# WRITTEN TASK
When you repeat the entries below, keep each word exactly as it is and drop the pictures.

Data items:
==*==
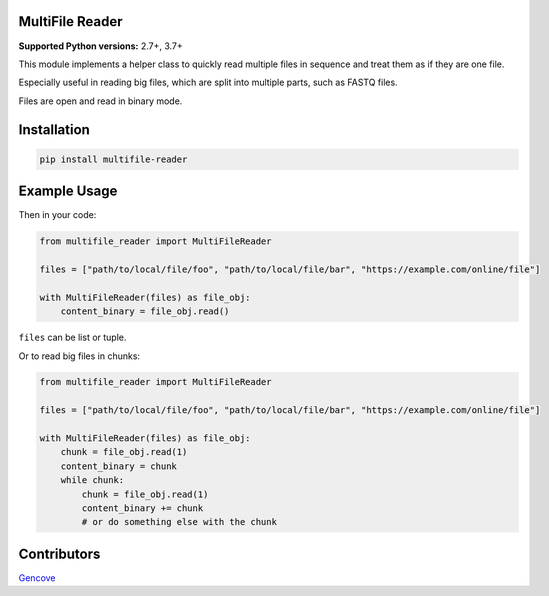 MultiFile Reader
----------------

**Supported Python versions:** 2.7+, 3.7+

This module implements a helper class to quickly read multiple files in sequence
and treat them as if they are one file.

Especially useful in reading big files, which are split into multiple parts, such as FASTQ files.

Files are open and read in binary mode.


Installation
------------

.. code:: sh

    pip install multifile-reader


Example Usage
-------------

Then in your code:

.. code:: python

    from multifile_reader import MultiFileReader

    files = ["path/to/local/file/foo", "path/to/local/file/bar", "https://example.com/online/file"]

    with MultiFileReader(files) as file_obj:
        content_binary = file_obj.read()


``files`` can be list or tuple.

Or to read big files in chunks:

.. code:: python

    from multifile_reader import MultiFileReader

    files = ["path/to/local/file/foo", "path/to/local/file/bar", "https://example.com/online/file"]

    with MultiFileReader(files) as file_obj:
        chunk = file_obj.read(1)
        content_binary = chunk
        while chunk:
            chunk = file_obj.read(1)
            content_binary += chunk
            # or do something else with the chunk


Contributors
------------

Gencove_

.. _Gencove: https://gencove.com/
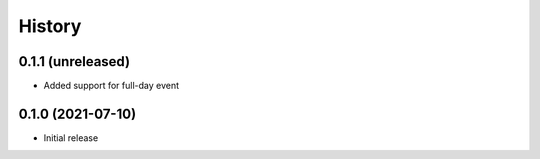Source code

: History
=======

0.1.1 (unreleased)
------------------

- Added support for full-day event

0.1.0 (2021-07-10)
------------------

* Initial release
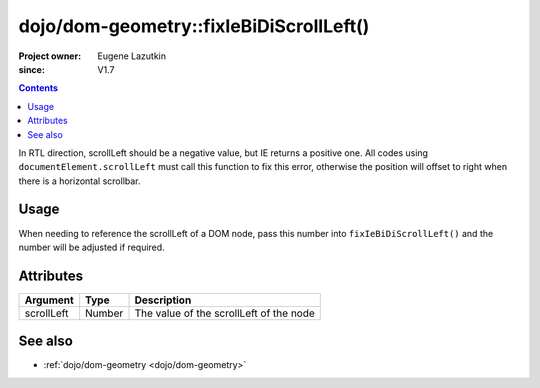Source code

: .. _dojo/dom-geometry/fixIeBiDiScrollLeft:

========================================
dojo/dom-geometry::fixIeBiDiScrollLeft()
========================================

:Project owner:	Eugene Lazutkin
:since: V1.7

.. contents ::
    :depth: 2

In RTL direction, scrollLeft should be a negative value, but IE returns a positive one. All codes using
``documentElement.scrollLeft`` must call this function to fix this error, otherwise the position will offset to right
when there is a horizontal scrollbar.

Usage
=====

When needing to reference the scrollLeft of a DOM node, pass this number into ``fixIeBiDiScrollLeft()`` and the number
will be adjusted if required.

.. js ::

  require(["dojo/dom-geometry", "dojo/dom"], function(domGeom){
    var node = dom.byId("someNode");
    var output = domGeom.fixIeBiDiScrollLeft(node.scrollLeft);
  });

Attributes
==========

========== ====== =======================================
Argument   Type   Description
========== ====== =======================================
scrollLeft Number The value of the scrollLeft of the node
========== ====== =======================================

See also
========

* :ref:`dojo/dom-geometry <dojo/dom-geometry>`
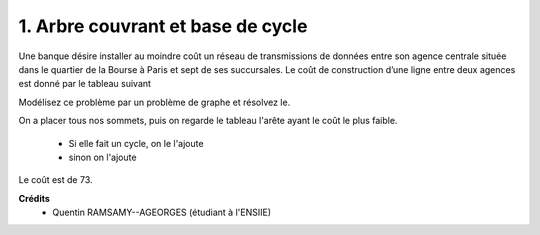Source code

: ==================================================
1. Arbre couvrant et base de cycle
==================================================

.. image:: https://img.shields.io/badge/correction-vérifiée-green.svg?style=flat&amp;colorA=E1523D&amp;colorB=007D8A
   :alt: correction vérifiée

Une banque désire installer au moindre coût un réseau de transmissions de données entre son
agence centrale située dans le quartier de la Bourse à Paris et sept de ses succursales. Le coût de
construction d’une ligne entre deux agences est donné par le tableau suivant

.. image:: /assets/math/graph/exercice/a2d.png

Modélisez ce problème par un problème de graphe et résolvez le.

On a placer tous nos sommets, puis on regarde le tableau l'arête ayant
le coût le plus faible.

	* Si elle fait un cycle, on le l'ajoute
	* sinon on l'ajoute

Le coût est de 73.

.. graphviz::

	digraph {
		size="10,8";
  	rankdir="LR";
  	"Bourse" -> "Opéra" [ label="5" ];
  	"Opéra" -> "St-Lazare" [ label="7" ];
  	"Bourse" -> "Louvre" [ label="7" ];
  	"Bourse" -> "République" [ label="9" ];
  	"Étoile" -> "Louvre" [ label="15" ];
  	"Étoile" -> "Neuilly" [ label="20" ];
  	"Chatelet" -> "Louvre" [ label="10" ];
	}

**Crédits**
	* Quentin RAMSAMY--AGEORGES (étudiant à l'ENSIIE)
==*==
# EXERCISE RESPONSE
 MultiFile Reader
----------------

**Supported Python versions:** 2.7+, 3.7+

This module implements a helper class to quickly read multiple files in sequence
and treat them as if they are one file.

Especially useful in reading big files, which are split into multiple parts, such as FASTQ files.

Files are open and read in binary mode.


Installation
------------

.. code:: sh

    pip install multifile-reader


Example Usage
-------------

Then in your code:

.. code:: python

    from multifile_reader import MultiFileReader

    files = ["path/to/local/file/foo", "path/to/local/file/bar", "https://example.com/online/file"]

    with MultiFileReader(files) as file_obj:
        content_binary = file_obj.read()


``files`` can be list or tuple.

Or to read big files in chunks:

.. code:: python

    from multifile_reader import MultiFileReader

    files = ["path/to/local/file/foo", "path/to/local/file/bar", "https://example.com/online/file"]

    with MultiFileReader(files) as file_obj:
        chunk = file_obj.read(1)
        content_binary = chunk
        while chunk:
            chunk = file_obj.read(1)
            content_binary += chunk
            # or do something else with the chunk


Contributors
------------

Gencove_

.. _Gencove: https://gencove.com/
Source code

: History
=======

0.1.1 (unreleased)
------------------

- Added support for full-day event

0.1.0 (2021-07-10)
------------------

* Initial release
Source code

: .. _dojo/dom-geometry/fixIeBiDiScrollLeft:

========================================
dojo/dom-geometry::fixIeBiDiScrollLeft()
========================================

:Project owner:	Eugene Lazutkin
:since: V1.7

.. contents ::
    :depth: 2

In RTL direction, scrollLeft should be a negative value, but IE returns a positive one. All codes using
``documentElement.scrollLeft`` must call this function to fix this error, otherwise the position will offset to right
when there is a horizontal scrollbar.

Usage
=====

When needing to reference the scrollLeft of a DOM node, pass this number into ``fixIeBiDiScrollLeft()`` and the number
will be adjusted if required.

.. js ::

  require(["dojo/dom-geometry", "dojo/dom"], function(domGeom){
    var node = dom.byId("someNode");
    var output = domGeom.fixIeBiDiScrollLeft(node.scrollLeft);
  });

Attributes
==========

========== ====== =======================================
Argument   Type   Description
========== ====== =======================================
scrollLeft Number The value of the scrollLeft of the node
========== ====== =======================================

See also
========

* :ref:`dojo/dom-geometry <dojo/dom-geometry>`
Source code

: ==================================================
1. Arbre couvrant et base de cycle
==================================================

.. image:: https://img.shields.io/badge/correction-vérifiée-green.svg?style=flat&amp;colorA=E1523D&amp;colorB=007D8A
   :alt: correction vérifiée

Une banque désire installer au moindre coût un réseau de transmissions de données entre son
agence centrale située dans le quartier de la Bourse à Paris et sept de ses succursales. Le coût de
construction d’une ligne entre deux agences est donné par le tableau suivant

.. image:: /assets/math/graph/exercice/a2d.png

Modélisez ce problème par un problème de graphe et résolvez le.

On a placer tous nos sommets, puis on regarde le tableau l'arête ayant
le coût le plus faible.

	* Si elle fait un cycle, on le l'ajoute
	* sinon on l'ajoute

Le coût est de 73.

.. graphviz::

	digraph {
		size="10,8";
  	rankdir="LR";
  	"Bourse" -> "Opéra" [ label="5" ];
  	"Opéra" -> "St-Lazare" [ label="7" ];
  	"Bourse" -> "Louvre" [ label="7" ];
  	"Bourse" -> "République" [ label="9" ];
  	"Étoile" -> "Louvre" [ label="15" ];
  	"Étoile" -> "Neuilly" [ label="20" ];
  	"Chatelet" -> "Louvre" [ label="10" ];
	}

**Crédits**
	* Quentin RAMSAMY--AGEORGES (étudiant à l'ENSIIE)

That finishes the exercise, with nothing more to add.